▸ Assignment
Restate word for word every entry that appears below, skipping its pictures.

Landmark coordinate records:
┌────────
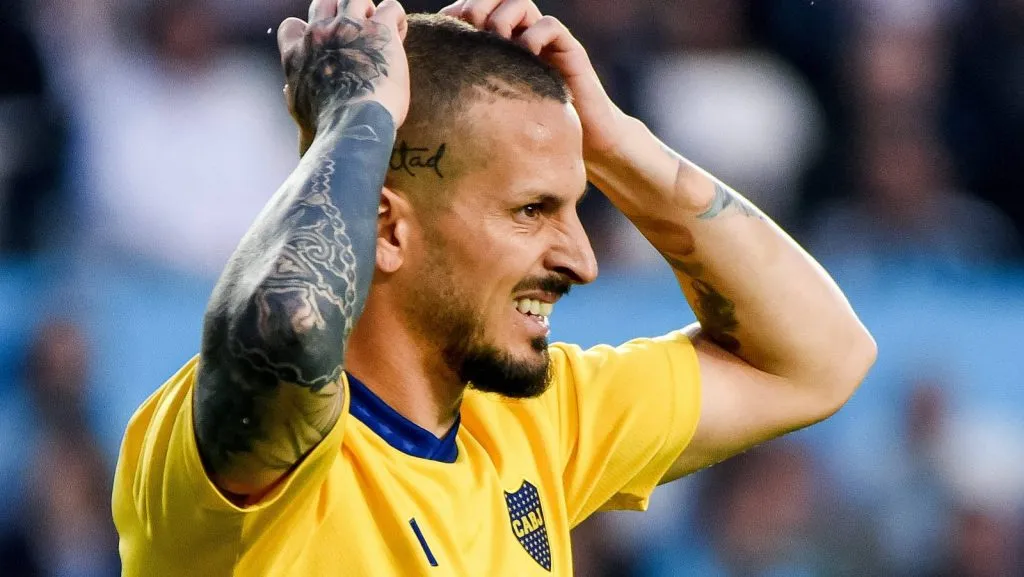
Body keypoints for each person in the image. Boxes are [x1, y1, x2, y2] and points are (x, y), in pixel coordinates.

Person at [111, 0, 876, 574]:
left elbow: (821, 357)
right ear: (385, 228)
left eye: (576, 208)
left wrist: (616, 143)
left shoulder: (538, 418)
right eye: (532, 210)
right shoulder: (237, 458)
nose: (582, 259)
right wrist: (355, 116)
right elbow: (291, 327)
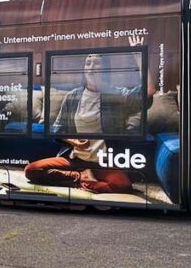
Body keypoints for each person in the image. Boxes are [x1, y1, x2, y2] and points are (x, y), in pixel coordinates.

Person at [24, 53, 142, 193]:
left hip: (102, 163)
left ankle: (88, 179)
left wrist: (139, 57)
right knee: (32, 170)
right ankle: (81, 177)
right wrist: (73, 141)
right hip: (75, 159)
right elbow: (57, 130)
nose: (91, 68)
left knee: (123, 185)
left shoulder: (117, 95)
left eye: (97, 64)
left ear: (105, 69)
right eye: (88, 64)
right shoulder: (72, 96)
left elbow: (148, 91)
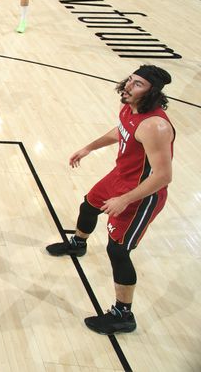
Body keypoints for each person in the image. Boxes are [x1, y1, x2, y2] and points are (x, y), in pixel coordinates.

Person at [46, 65, 174, 335]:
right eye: (130, 79)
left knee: (117, 251)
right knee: (88, 205)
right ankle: (78, 244)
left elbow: (162, 176)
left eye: (137, 84)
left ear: (152, 92)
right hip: (120, 177)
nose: (128, 86)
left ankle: (123, 314)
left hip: (142, 194)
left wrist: (124, 199)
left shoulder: (156, 126)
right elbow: (121, 131)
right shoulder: (130, 108)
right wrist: (89, 148)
└────────
▸ Response
Body keypoints for each person in the image. Boxes are [x1, y1, x2, y2] and points are (x, y), in pixel coordinates.

Person at [111, 0, 876, 574]:
left elbow: (821, 357)
right ear: (385, 228)
left eye: (576, 208)
left wrist: (616, 143)
left shoulder: (538, 418)
right eye: (532, 210)
right shoulder: (237, 458)
nose: (582, 259)
right wrist: (355, 116)
right elbow: (291, 327)
Body keypoints for each person in the image. Boxes are [x1, y1, x2, y2] and points are (x, y), in pixel coordinates.

Person at [24, 53, 142, 193]:
left hip: (102, 163)
left ankle: (88, 179)
left wrist: (139, 57)
right knee: (32, 170)
right ankle: (81, 177)
right wrist: (73, 141)
right hip: (75, 159)
right elbow: (57, 130)
nose: (91, 68)
left knee: (123, 185)
left shoulder: (117, 95)
left eye: (97, 64)
left ear: (105, 69)
right eye: (88, 64)
right shoulder: (72, 96)
left elbow: (148, 91)
Body keypoints for each person in the image. Boxes are [x1, y1, x2, y2] and points are (x, y), in pixel coordinates.

Person at [46, 65, 174, 335]:
right eye: (130, 79)
left knee: (117, 251)
right knee: (88, 205)
right ankle: (78, 244)
left elbow: (162, 176)
left eye: (137, 84)
left ear: (152, 92)
right hip: (120, 177)
nose: (128, 86)
left ankle: (123, 314)
left hip: (142, 194)
left wrist: (124, 199)
left shoulder: (156, 126)
right elbow: (121, 131)
right shoulder: (130, 108)
right wrist: (89, 148)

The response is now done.